--- START ---

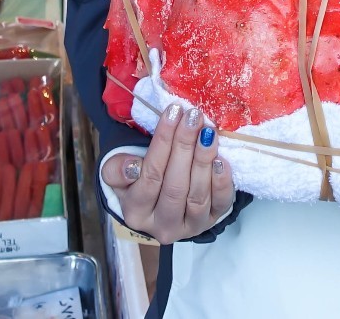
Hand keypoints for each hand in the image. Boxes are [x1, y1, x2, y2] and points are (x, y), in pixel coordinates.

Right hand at [112, 104, 235, 243]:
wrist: (161, 198)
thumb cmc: (139, 179)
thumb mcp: (119, 173)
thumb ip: (117, 169)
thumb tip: (132, 166)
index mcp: (136, 214)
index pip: (150, 177)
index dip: (162, 144)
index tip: (172, 112)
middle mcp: (162, 227)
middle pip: (175, 187)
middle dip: (185, 147)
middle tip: (193, 116)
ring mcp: (189, 227)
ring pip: (197, 197)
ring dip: (204, 161)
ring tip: (207, 132)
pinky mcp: (212, 221)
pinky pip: (220, 204)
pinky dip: (222, 182)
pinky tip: (221, 159)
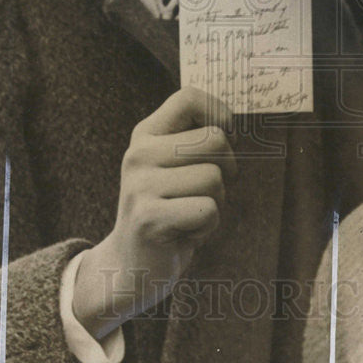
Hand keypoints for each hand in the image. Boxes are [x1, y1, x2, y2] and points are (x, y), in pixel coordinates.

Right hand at [72, 87, 234, 338]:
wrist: (130, 264)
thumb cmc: (169, 209)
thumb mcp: (174, 165)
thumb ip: (195, 139)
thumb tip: (231, 125)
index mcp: (146, 134)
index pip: (188, 98)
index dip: (219, 114)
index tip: (224, 139)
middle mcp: (138, 154)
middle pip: (214, 140)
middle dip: (226, 169)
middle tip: (206, 191)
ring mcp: (140, 186)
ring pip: (214, 178)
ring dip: (216, 202)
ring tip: (189, 214)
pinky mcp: (148, 219)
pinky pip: (208, 210)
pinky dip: (208, 227)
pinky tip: (185, 233)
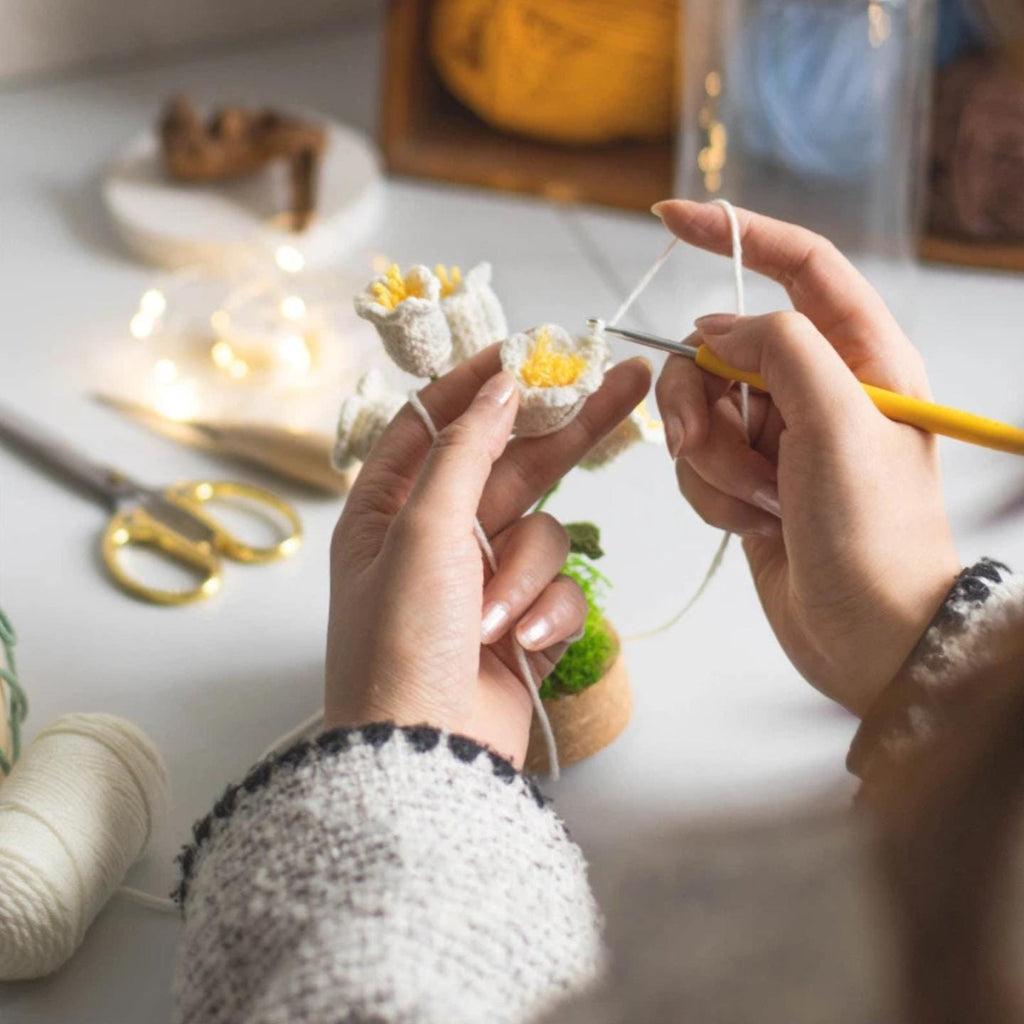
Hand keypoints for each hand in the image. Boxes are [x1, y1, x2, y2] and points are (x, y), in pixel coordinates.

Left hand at [326, 344, 650, 765]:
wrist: (424, 755)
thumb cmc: (401, 643)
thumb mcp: (421, 532)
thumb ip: (464, 451)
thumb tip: (497, 386)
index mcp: (389, 510)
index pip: (437, 424)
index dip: (479, 384)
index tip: (527, 350)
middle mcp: (437, 538)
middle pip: (514, 464)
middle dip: (567, 430)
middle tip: (630, 381)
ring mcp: (483, 580)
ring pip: (545, 534)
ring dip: (527, 575)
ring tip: (493, 620)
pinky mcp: (522, 620)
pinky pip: (560, 589)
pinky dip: (545, 613)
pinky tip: (519, 645)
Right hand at [653, 200, 958, 714]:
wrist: (870, 637)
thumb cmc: (874, 534)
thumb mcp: (838, 423)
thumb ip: (780, 348)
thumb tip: (714, 329)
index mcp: (861, 356)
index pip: (799, 265)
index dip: (736, 234)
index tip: (670, 217)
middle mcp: (817, 388)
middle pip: (721, 350)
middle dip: (702, 402)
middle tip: (709, 445)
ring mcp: (780, 436)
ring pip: (699, 410)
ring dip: (713, 460)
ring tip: (758, 502)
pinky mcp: (749, 479)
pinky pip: (697, 460)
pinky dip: (711, 493)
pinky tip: (753, 524)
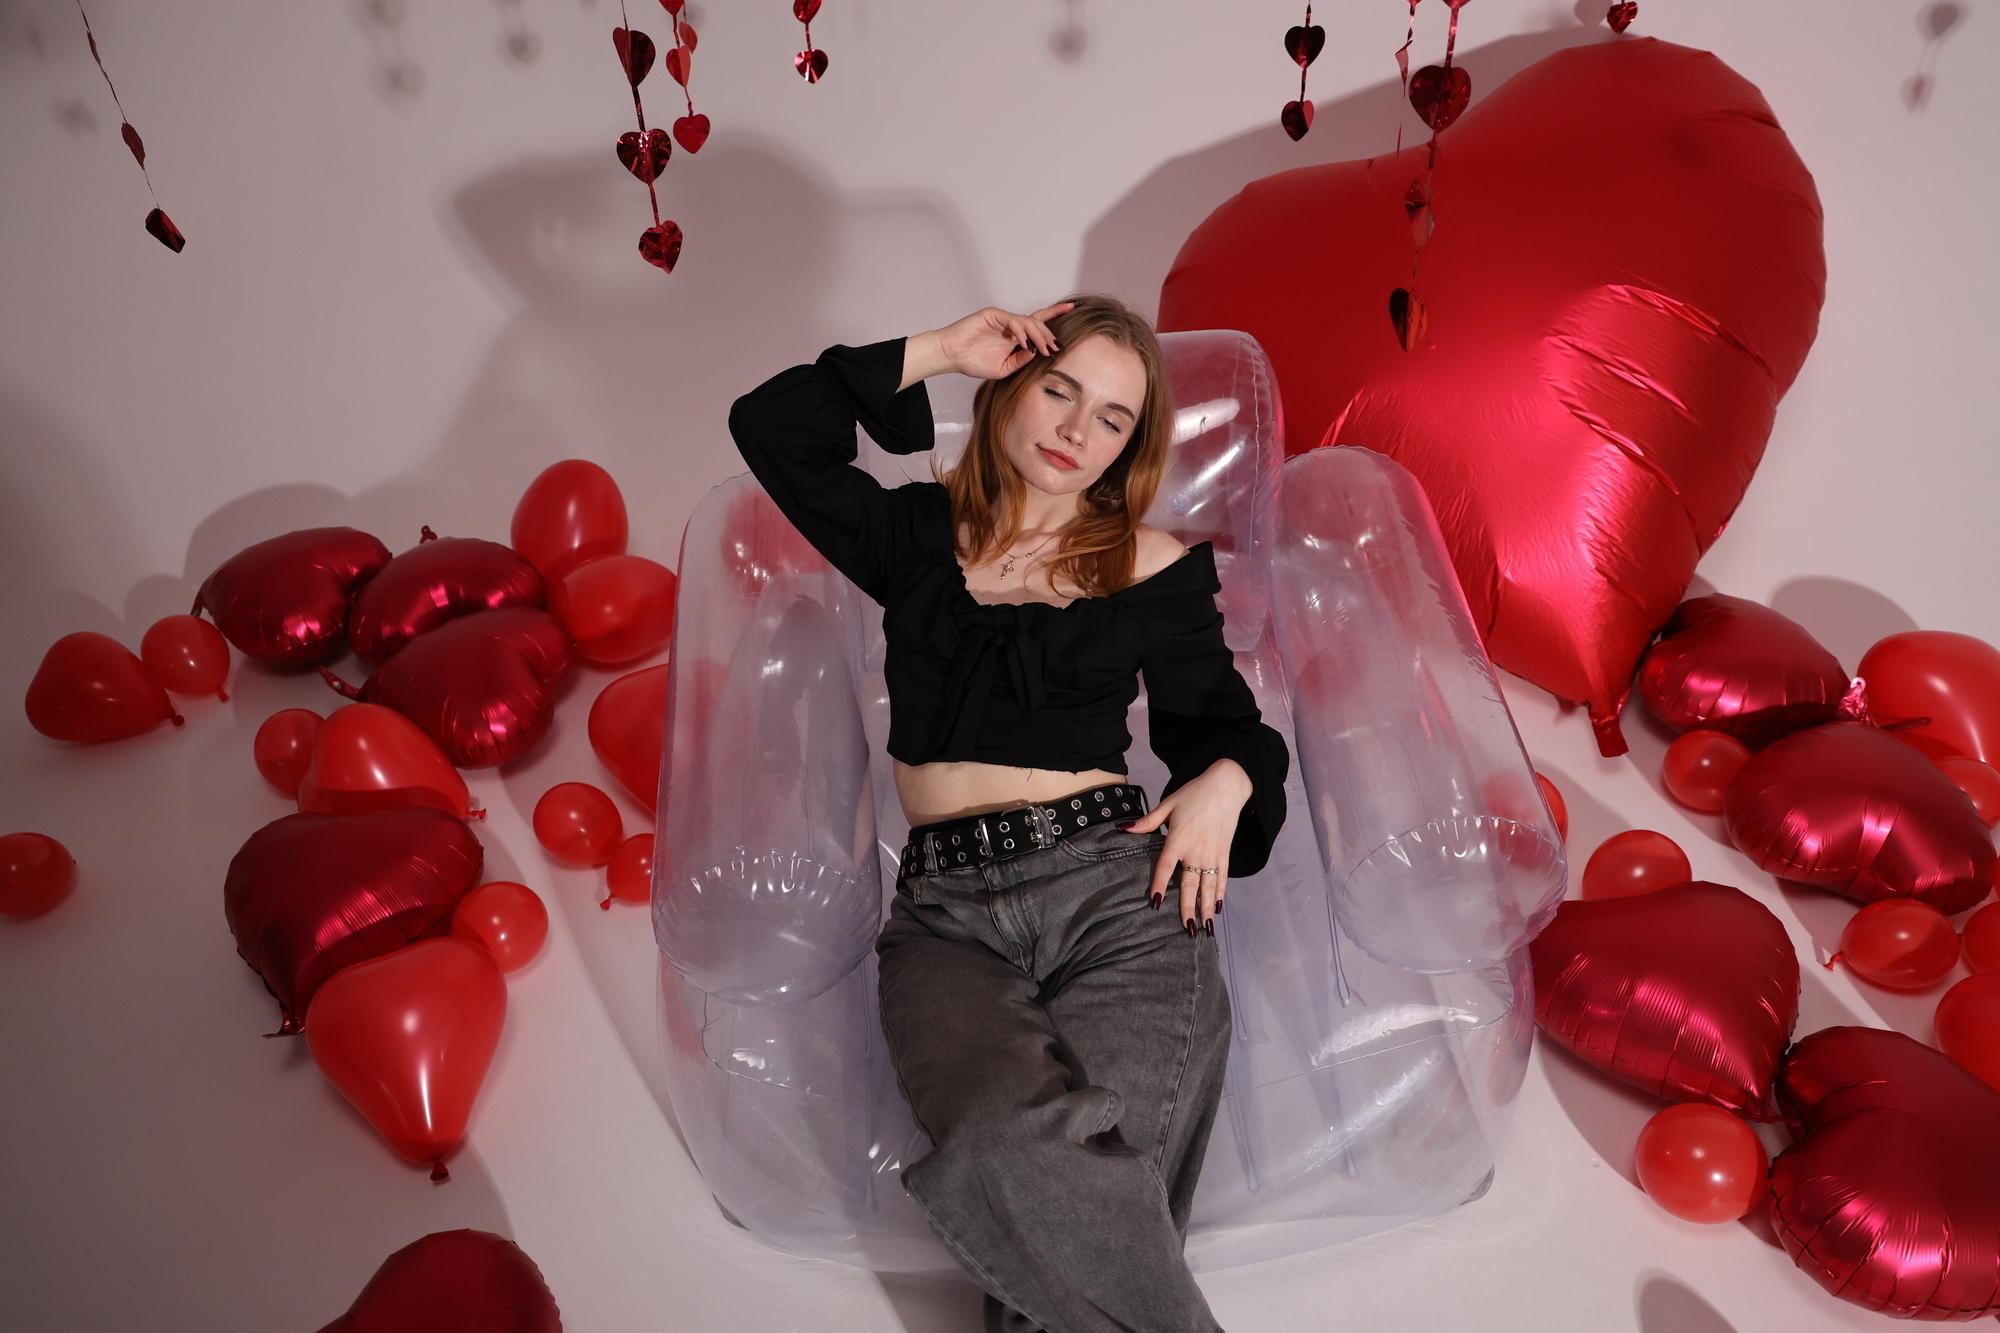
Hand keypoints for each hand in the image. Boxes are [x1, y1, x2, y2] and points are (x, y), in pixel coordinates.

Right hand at [933, 302, 1076, 380]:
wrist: (952, 356)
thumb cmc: (973, 362)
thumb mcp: (1004, 368)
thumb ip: (1021, 361)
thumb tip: (1038, 352)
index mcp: (1016, 336)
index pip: (1040, 324)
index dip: (1056, 315)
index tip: (1074, 309)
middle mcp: (1012, 325)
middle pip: (1038, 323)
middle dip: (1049, 335)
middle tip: (1056, 348)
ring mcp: (1003, 318)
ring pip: (1028, 322)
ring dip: (1039, 335)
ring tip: (1044, 349)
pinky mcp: (993, 315)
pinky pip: (1012, 321)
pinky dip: (1021, 332)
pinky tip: (1025, 343)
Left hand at [1119, 759, 1251, 934]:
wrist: (1226, 786)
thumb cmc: (1194, 793)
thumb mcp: (1168, 804)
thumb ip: (1147, 821)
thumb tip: (1123, 829)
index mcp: (1178, 838)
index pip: (1165, 866)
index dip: (1159, 885)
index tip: (1154, 903)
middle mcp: (1196, 850)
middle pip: (1190, 883)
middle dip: (1188, 907)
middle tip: (1187, 928)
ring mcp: (1212, 853)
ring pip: (1208, 886)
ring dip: (1206, 907)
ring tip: (1205, 927)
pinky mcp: (1225, 853)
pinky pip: (1222, 877)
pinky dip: (1220, 893)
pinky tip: (1218, 907)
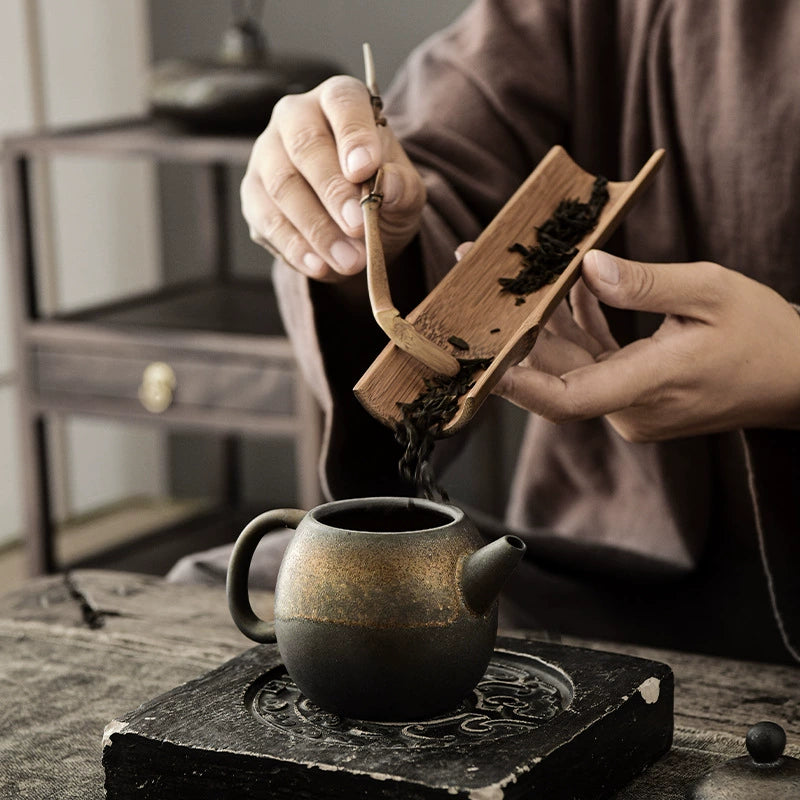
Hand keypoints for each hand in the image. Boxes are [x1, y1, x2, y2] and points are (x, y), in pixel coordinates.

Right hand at [240, 75, 425, 281]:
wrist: (357, 227)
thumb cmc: (382, 193)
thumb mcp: (406, 192)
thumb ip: (402, 186)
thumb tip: (389, 185)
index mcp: (339, 101)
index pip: (342, 103)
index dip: (353, 134)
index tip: (365, 169)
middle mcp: (295, 117)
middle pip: (305, 145)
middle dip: (332, 190)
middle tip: (358, 226)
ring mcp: (267, 154)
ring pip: (283, 186)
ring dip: (317, 228)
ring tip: (349, 260)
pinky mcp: (253, 194)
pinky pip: (267, 219)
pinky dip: (295, 246)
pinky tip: (320, 266)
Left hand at [493, 250, 799, 440]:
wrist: (796, 376)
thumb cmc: (763, 336)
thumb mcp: (710, 292)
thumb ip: (644, 283)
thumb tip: (587, 267)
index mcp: (649, 386)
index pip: (568, 398)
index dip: (519, 383)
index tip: (482, 361)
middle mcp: (629, 408)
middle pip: (556, 372)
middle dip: (515, 330)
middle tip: (479, 288)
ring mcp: (629, 405)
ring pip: (569, 362)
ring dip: (542, 321)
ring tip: (511, 278)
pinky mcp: (632, 394)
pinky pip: (592, 358)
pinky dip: (577, 324)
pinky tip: (568, 287)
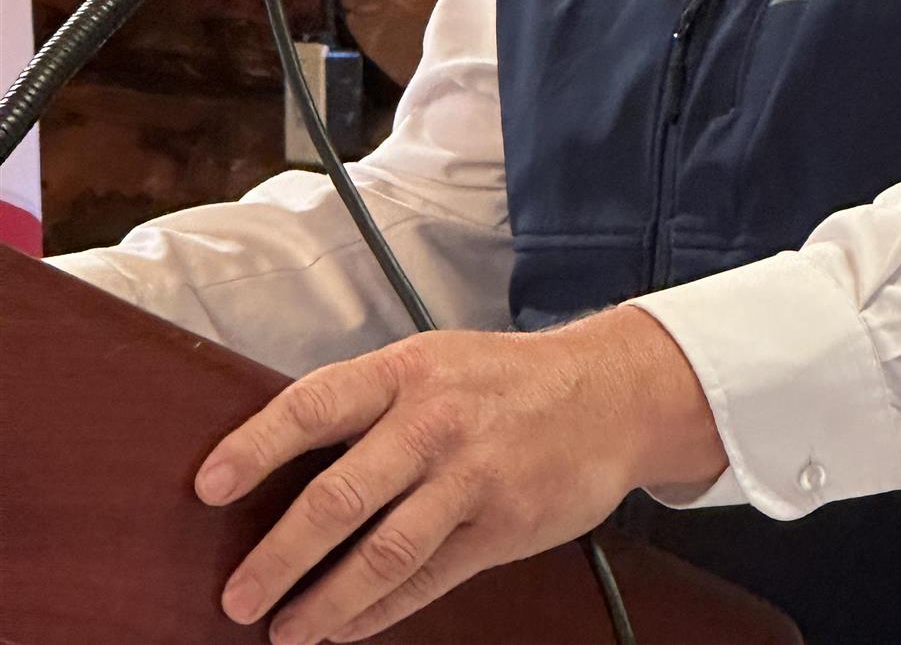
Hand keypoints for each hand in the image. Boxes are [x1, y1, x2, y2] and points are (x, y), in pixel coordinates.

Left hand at [194, 305, 727, 643]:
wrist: (609, 393)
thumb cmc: (503, 381)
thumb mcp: (434, 364)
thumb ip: (368, 406)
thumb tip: (278, 461)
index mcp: (407, 370)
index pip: (316, 404)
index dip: (257, 445)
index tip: (208, 486)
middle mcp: (436, 419)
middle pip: (342, 493)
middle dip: (279, 554)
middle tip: (236, 596)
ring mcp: (473, 474)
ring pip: (384, 551)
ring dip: (325, 600)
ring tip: (283, 631)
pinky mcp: (503, 523)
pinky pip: (427, 579)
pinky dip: (378, 612)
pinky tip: (345, 628)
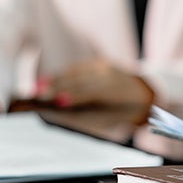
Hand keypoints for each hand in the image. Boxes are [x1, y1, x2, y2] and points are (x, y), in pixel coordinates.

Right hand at [37, 58, 153, 108]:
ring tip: (38, 88)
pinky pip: (78, 68)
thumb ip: (86, 116)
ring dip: (56, 79)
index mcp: (116, 92)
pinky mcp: (100, 62)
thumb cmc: (123, 113)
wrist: (145, 92)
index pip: (91, 92)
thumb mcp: (109, 120)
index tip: (56, 101)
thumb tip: (58, 112)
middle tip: (38, 94)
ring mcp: (105, 66)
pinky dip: (63, 75)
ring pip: (77, 72)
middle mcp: (110, 74)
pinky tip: (49, 81)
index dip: (73, 95)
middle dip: (58, 87)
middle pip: (80, 80)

--- END ---

Within the data above, how many lines contain "Right"? Respond with the tally alone.

_Answer space:_ 6